(Beginning of Record extracts)
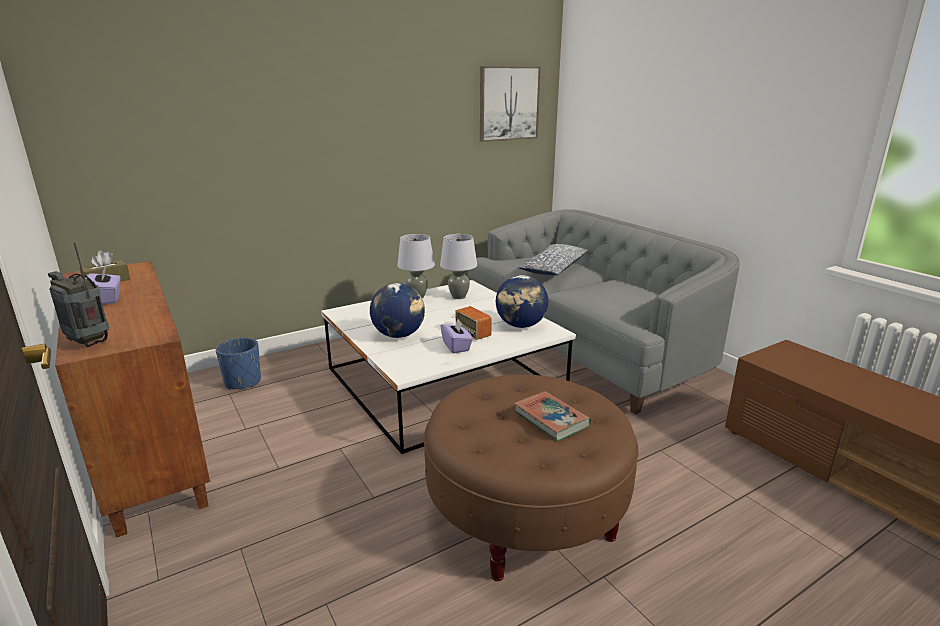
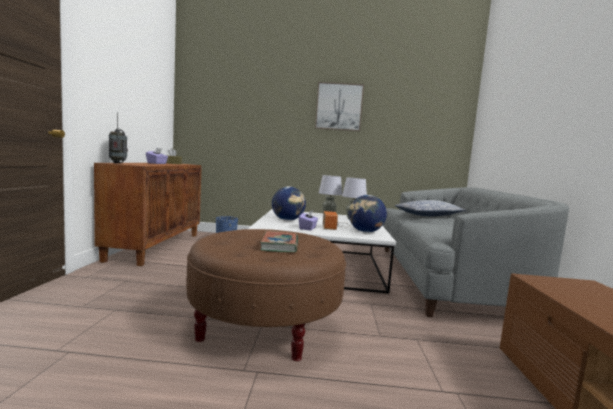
camera: 35 degrees right, 15 degrees down
picture [480,66,541,142] -> picture moved to [315,82,364,131]

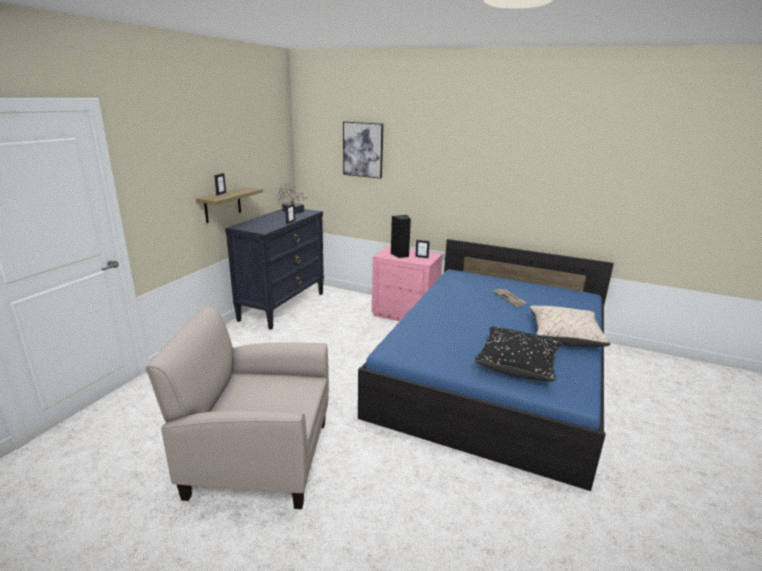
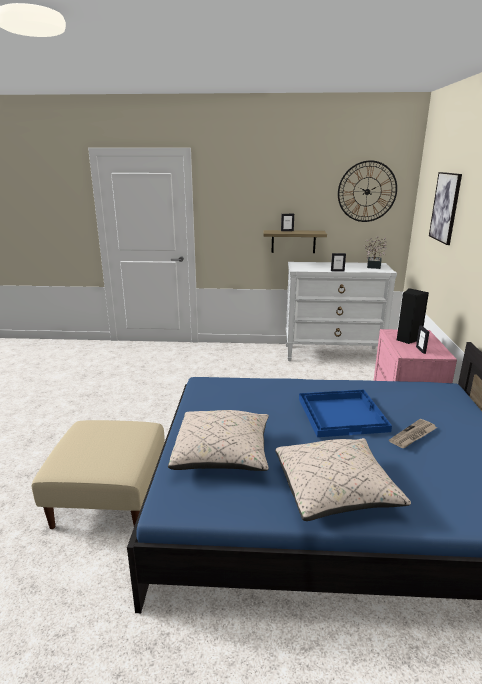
camera: 70 degrees right, 0 degrees up
beige armchair [146,307,329,509] -> none
black dresser [225,209,324,330] -> white dresser [286,262,397,361]
black pillow [475,327,562,382] -> beige pillow [168,410,269,471]
none -> beige ottoman [32,420,165,529]
none -> blue tray [299,390,392,437]
none -> wall clock [338,160,397,222]

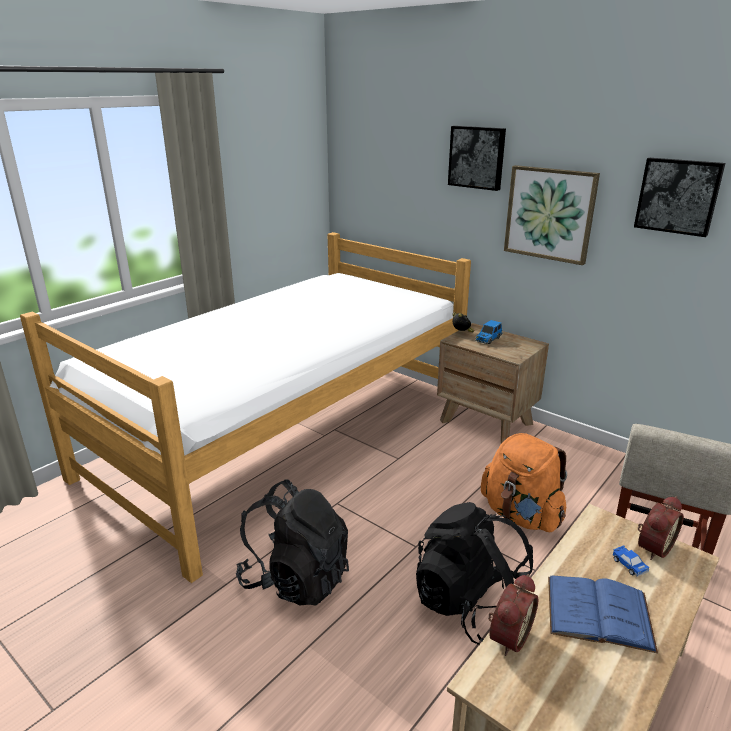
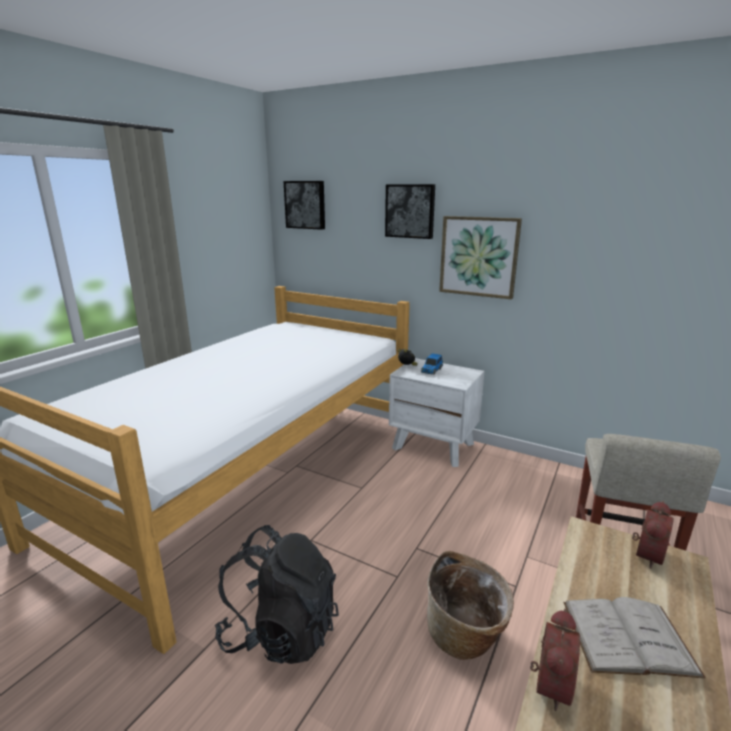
camera: 10 degrees left, 5 degrees down
black backpack [416,502,533,645] -> basket [427,551,514,660]
brown nightstand [437,323,549,444] -> white nightstand [389,358,485,467]
orange backpack [481,433,567,532] -> none
blue book [548,575,658,654] -> white book [563,597,706,679]
toy car [613,545,649,577] -> none
picture [634,158,725,237] -> picture moved to [284,181,325,230]

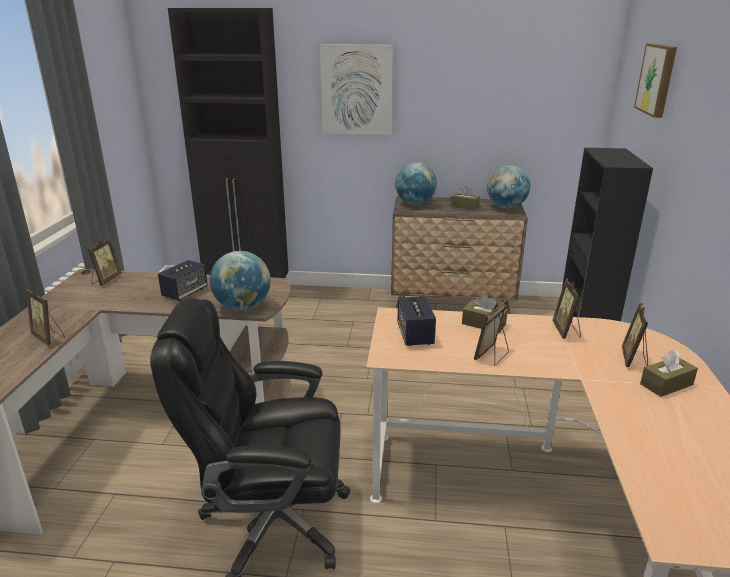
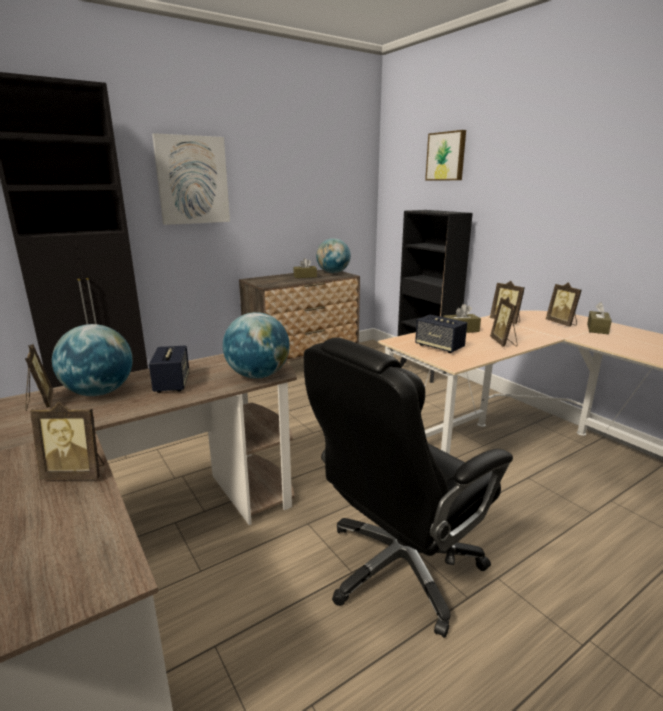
camera: 40 degrees left, 5 degrees down
globe [395,163,437,205] -> globe moved to [52,324,133,396]

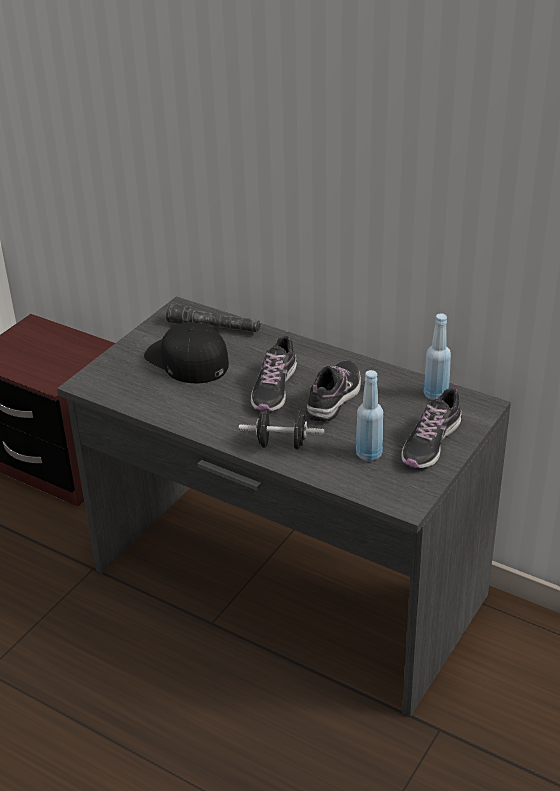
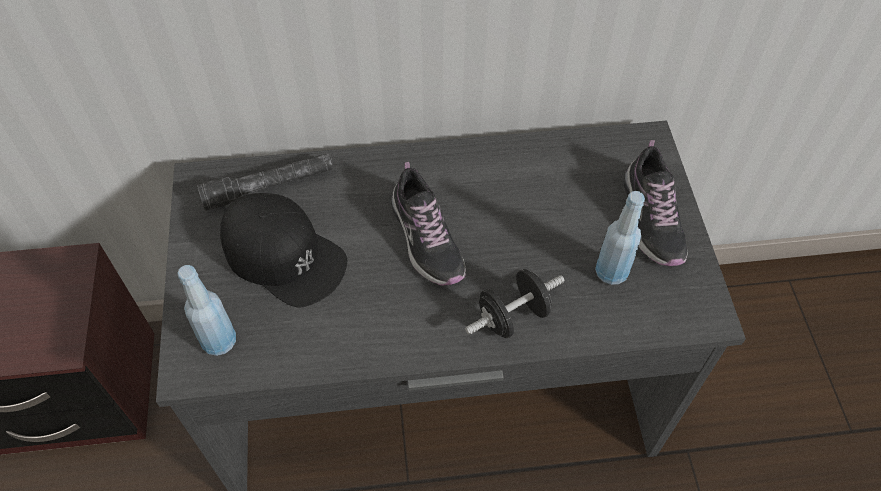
camera: 40 degrees left, 20 degrees up
black cap [144,322,229,383] -> black cap turned 150 degrees counterclockwise [220,193,347,307]
shoe [306,360,361,422] -> none
blue bottle [424,313,451,400] -> blue bottle moved to [177,265,236,356]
(End of Record extracts)
> _Exercise requirements_
Filter the records, keeping only lines that contain "picture", and show those lines.

> _Output of the exercise_
picture [480,66,541,142] -> picture moved to [315,82,364,131]
picture [634,158,725,237] -> picture moved to [284,181,325,230]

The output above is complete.